12 апреля — День космонавтики / Художественный постер
12 апреля — День космонавтики / Художественный постер

Текст: Арсений Замостьянов

«Люблю фантастику в чертежах», - говорил академик Королёв, один из главных героев праздничного канона 12 апреля. В этот день мы всегда будем вспоминать и его, и Гагарина, но первыми взлетели над Землёй всё-таки фольклорные и литературные герои. Это началось задолго до индустриальных революций, а тем более - до первых ракетных испытаний.

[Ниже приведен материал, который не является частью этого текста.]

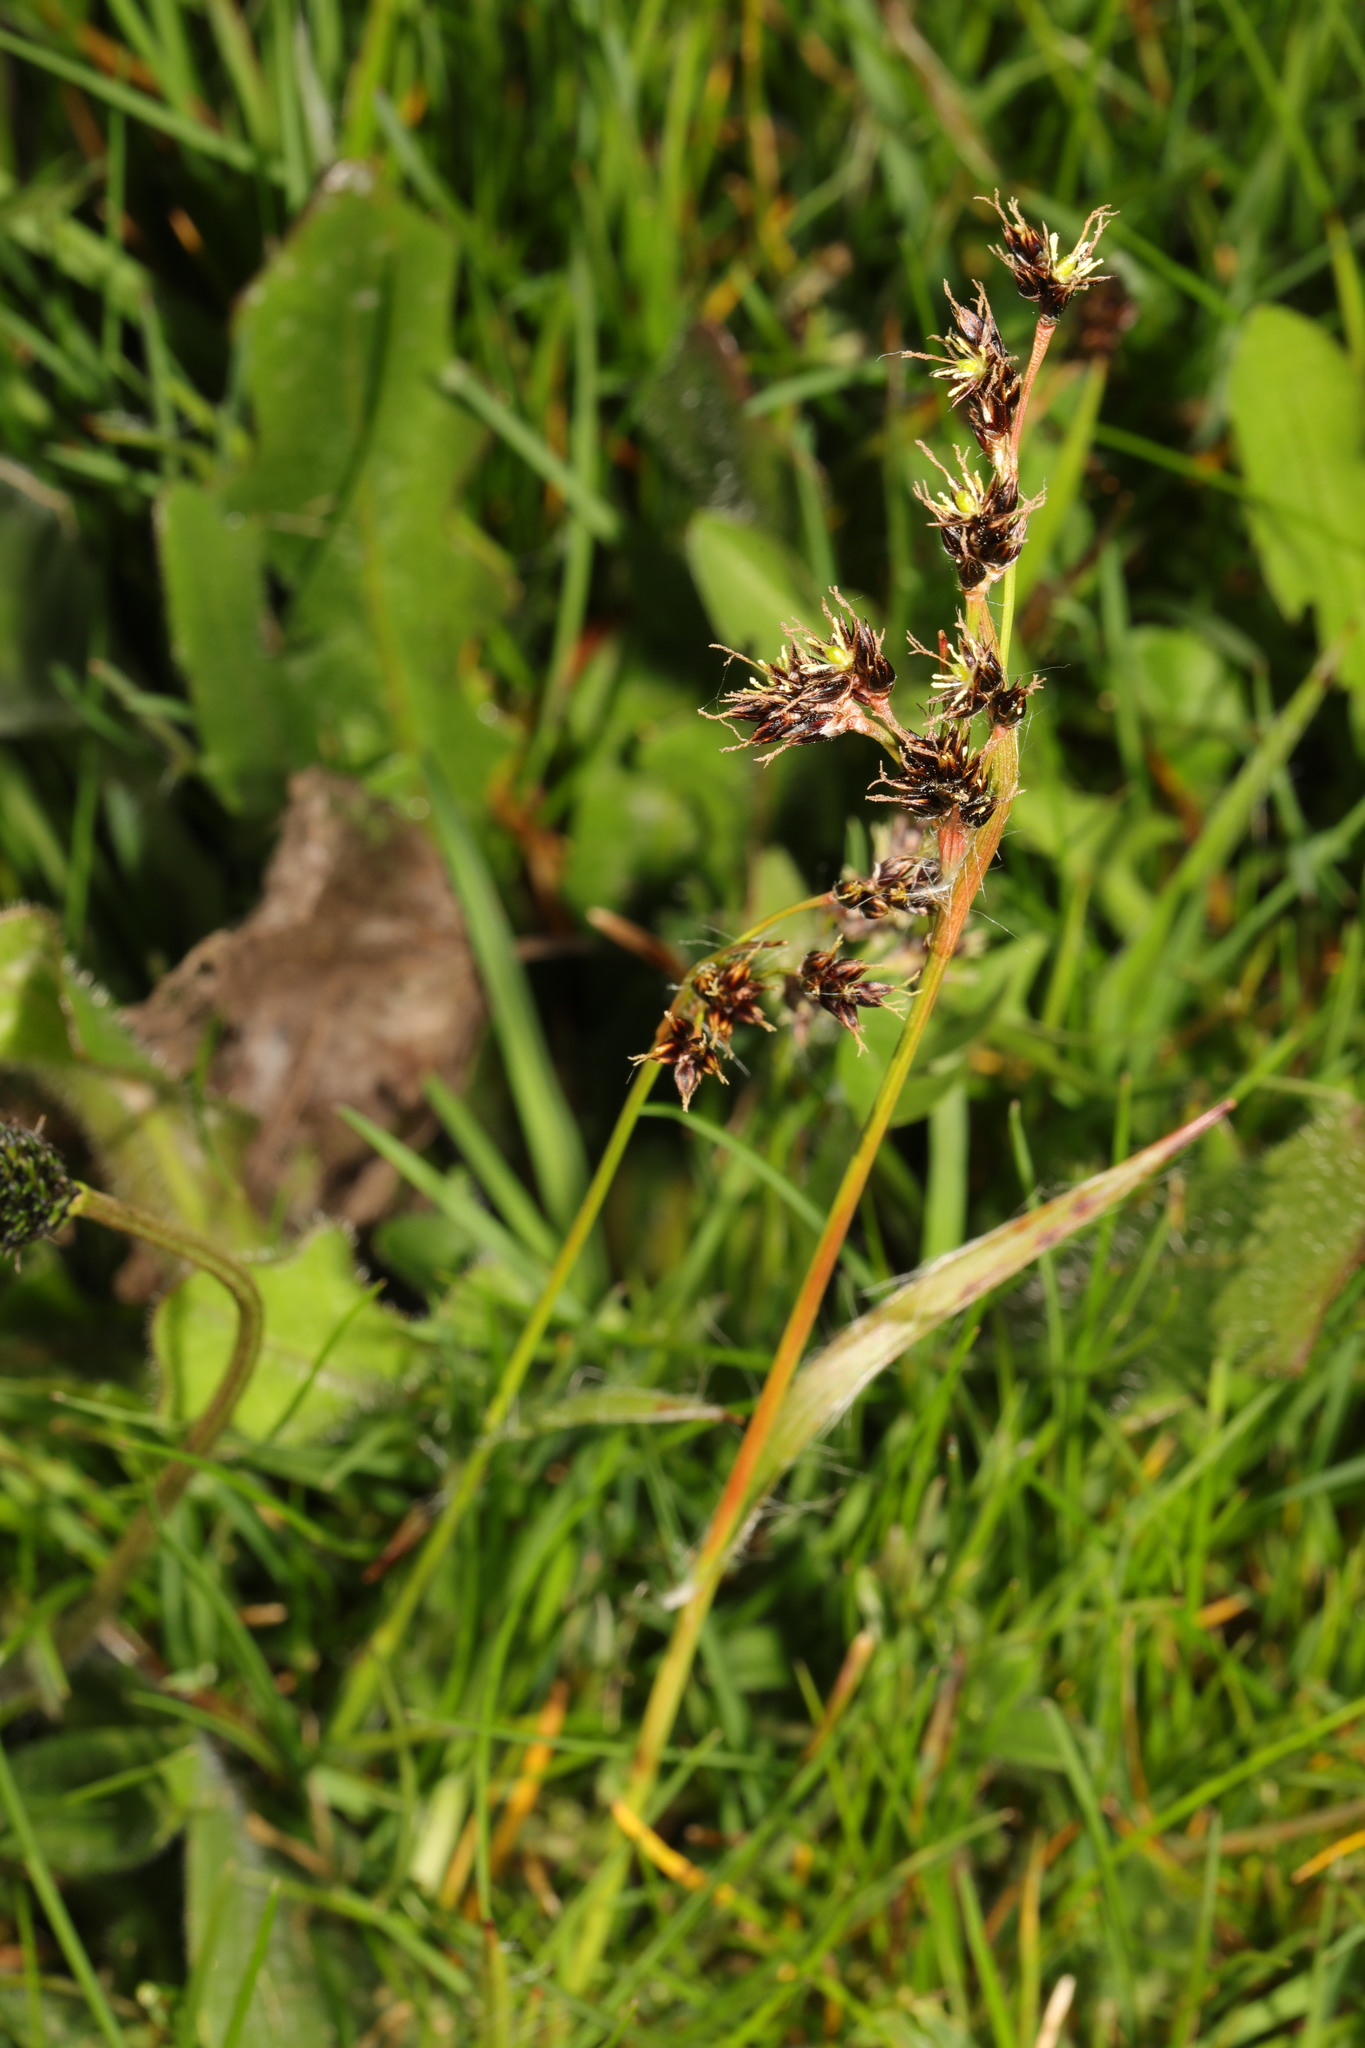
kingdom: Plantae
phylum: Tracheophyta
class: Liliopsida
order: Poales
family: Juncaceae
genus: Luzula
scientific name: Luzula campestris
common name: Field wood-rush
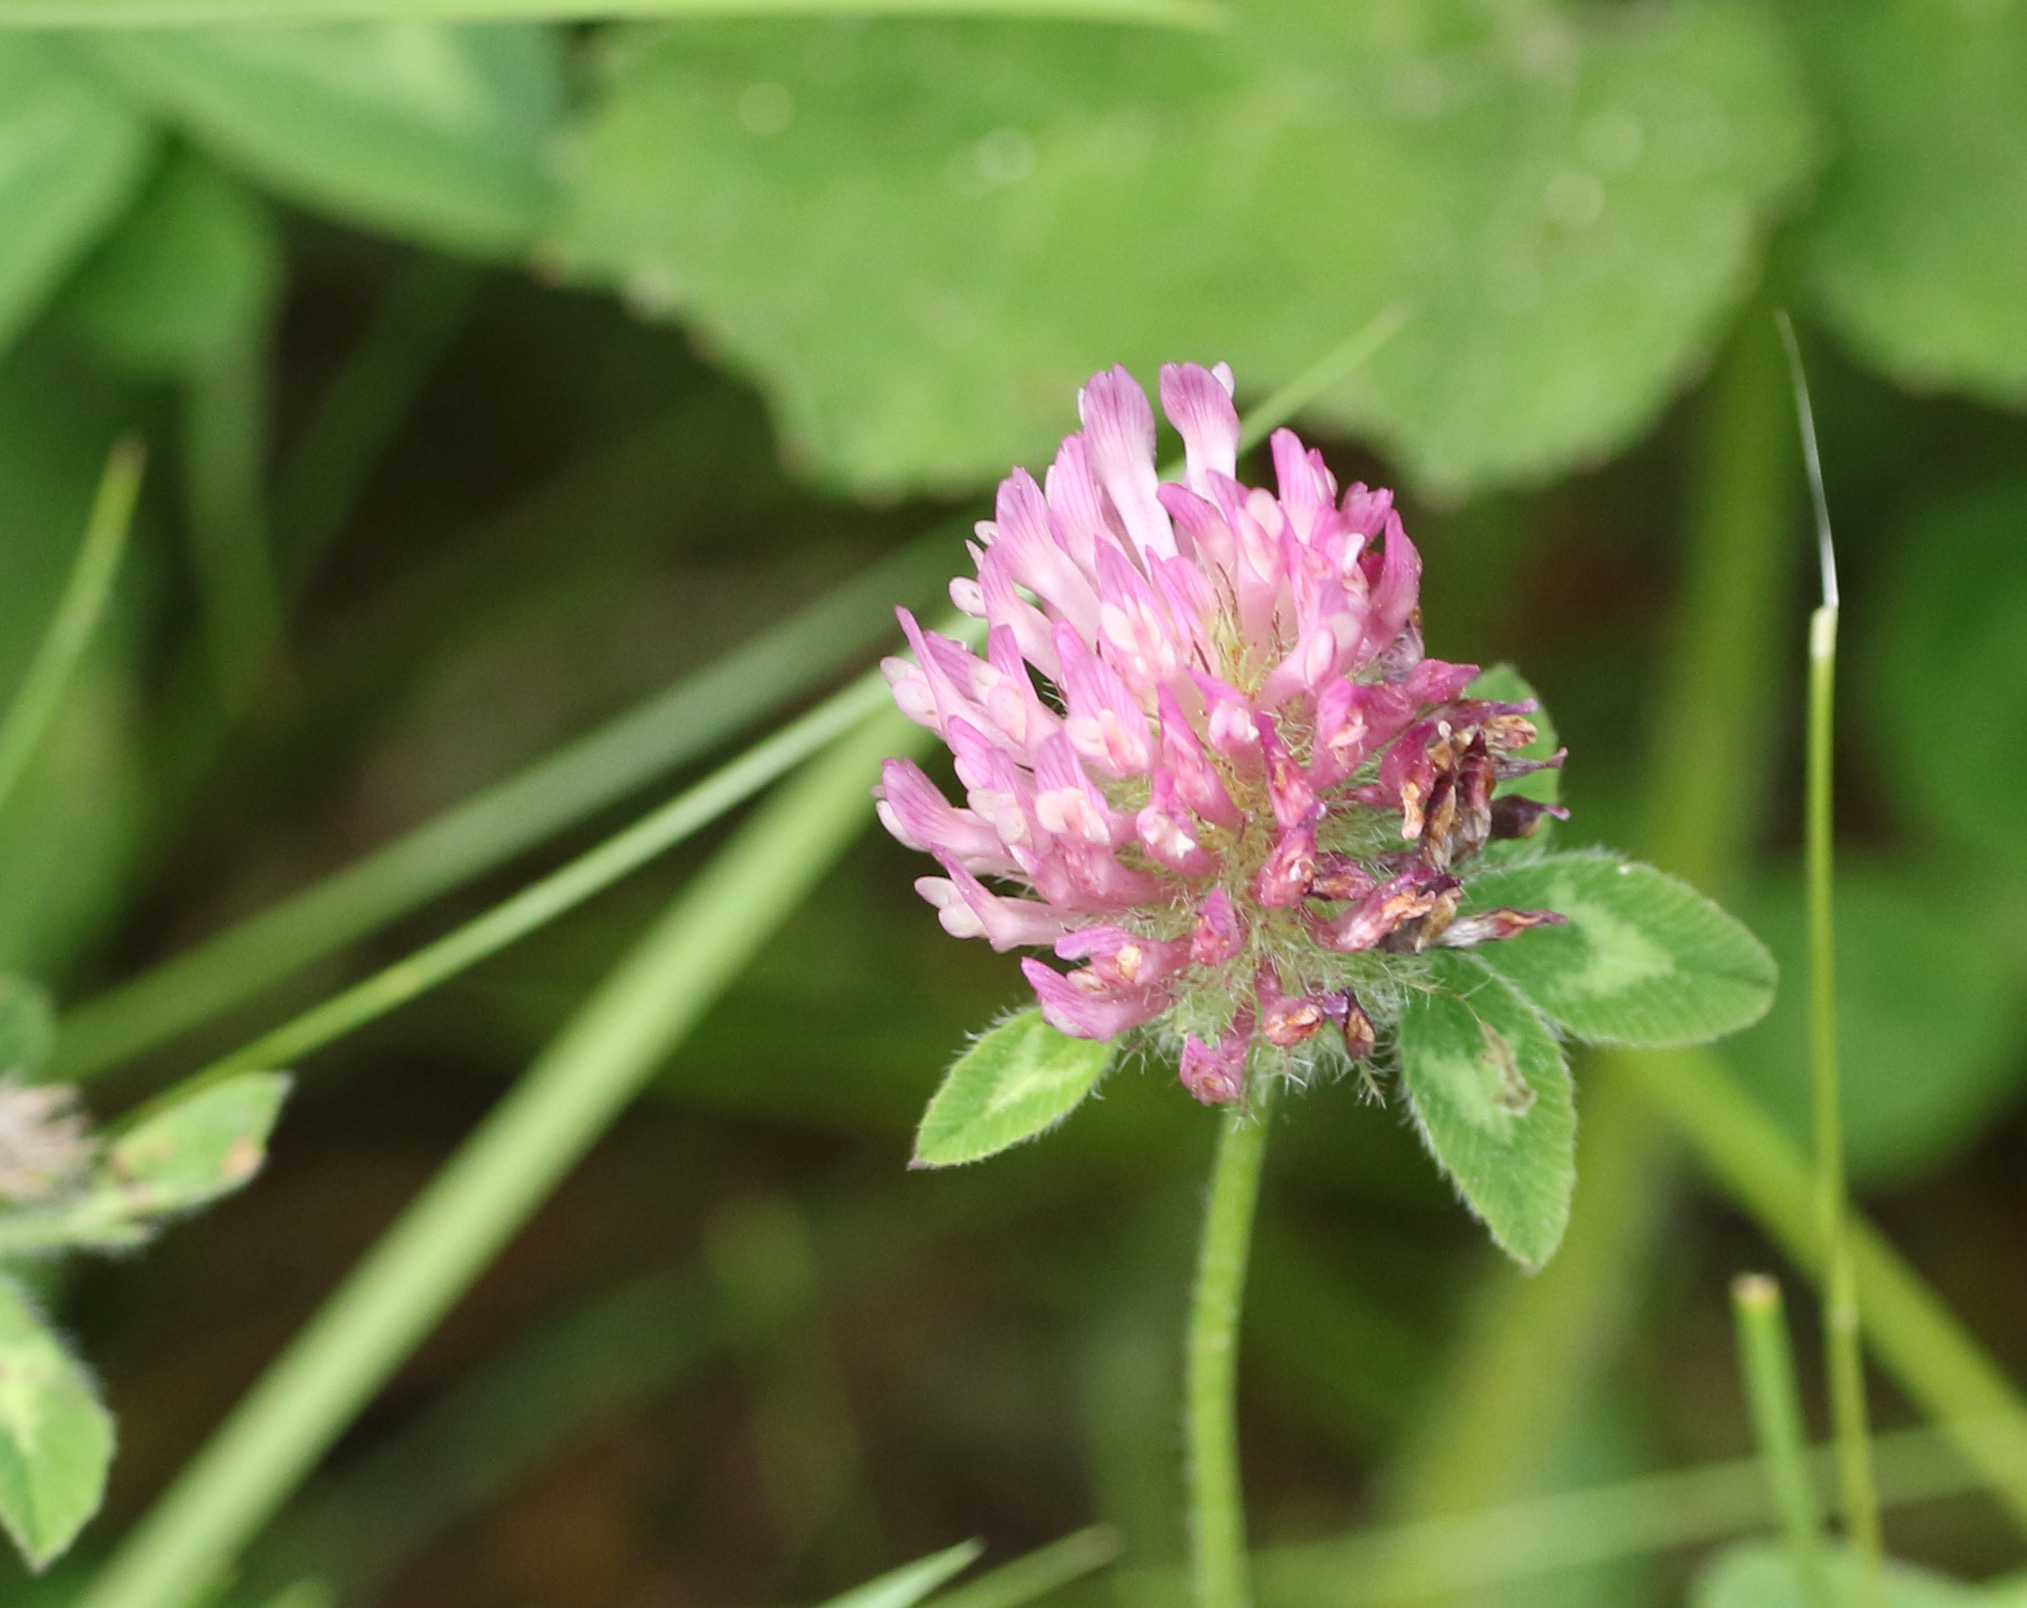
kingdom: Plantae
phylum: Tracheophyta
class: Magnoliopsida
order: Fabales
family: Fabaceae
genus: Trifolium
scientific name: Trifolium pratense
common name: Red clover
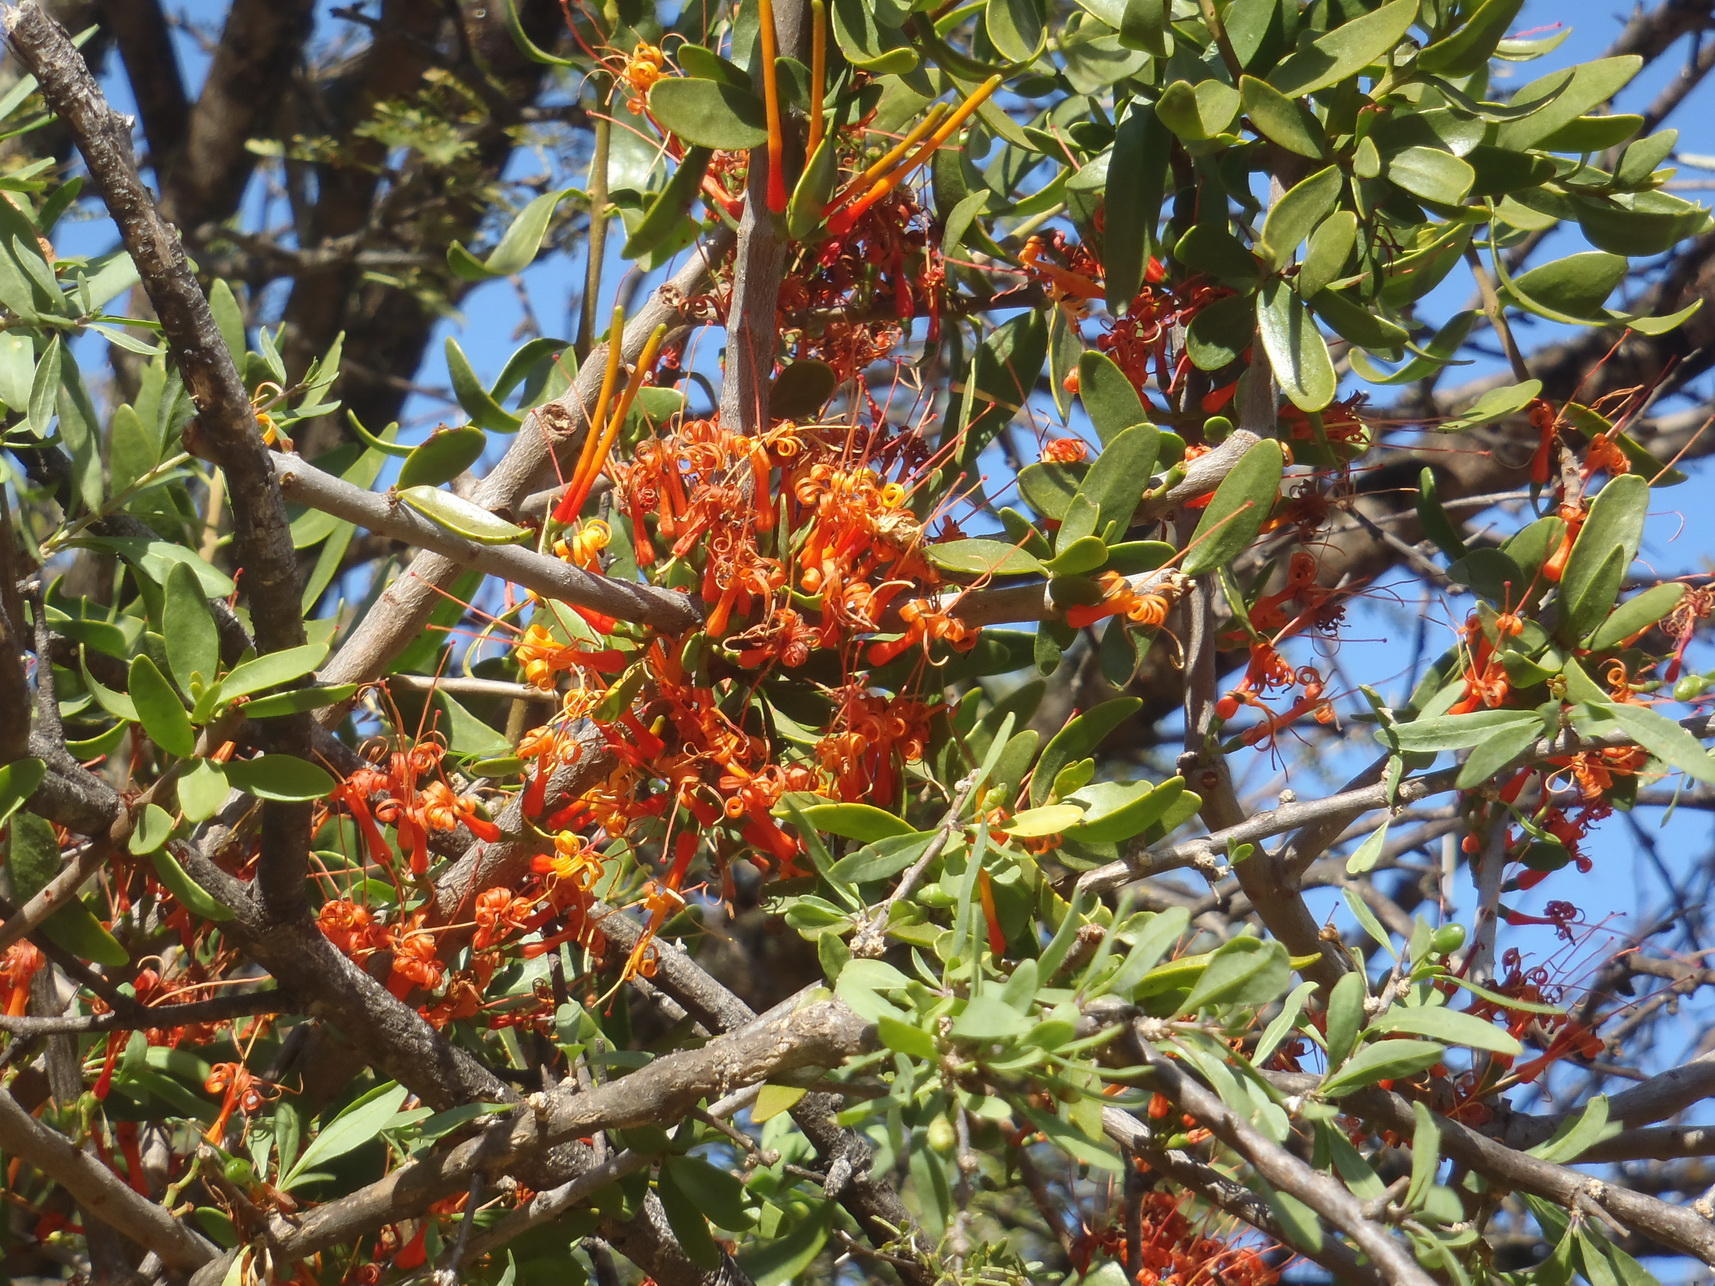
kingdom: Plantae
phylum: Tracheophyta
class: Magnoliopsida
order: Santalales
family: Loranthaceae
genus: Moquiniella
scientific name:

Исток грез о перемещениях в космосе - в философских размышлениях «о природе вещей», в мифах, в религиозных мистериях и мистических проповедях. Способность витать над миром считали божественным даром. Людей, которые пытались слишком высоко взлететь, мифологическое сознание наказывало, как Икара. Между прочим, Луна манила и завораживала сильнее, чем Солнце. Ведь в благоприятную погоду на ней можно много чего увидеть даже без телескопа. Древнегреческий мыслитель Лукиан Самосатский в сочинениях «Заоблачный полёт» и «Истинное повествование» описал путешествия землян на Луну - и с помощью крыльев, и на ветру, во время бури.


Герои Лукиана даже включаются в межпланетную войну и вообще ведут себя на удивление современно.


С тех пор этот сюжет время от времени соблазнял мудрецов. А они стали пристальнее глядеть в небо во времена, названные эпохой Возрождения. Итальянец Лудовико Ариосто (1474–1533) в поэме «Неистовый Роланд» в череде иронических и серьезных приключений поместил и сюжет о путешествии рыцаря Астольфа на Луну - в волшебной колеснице. Что же нашел на Луне рыцарь? Ум Роланда! На далекой планете, в склянках, хранится рассудок тех, кто потерял его на Земле. И только людской глупости на Луну нет хода.

На Земле, оказавшейся вдруг не плоскостью, а шаром, ренессансным поэтам стало тесно. Да и не только поэтам. 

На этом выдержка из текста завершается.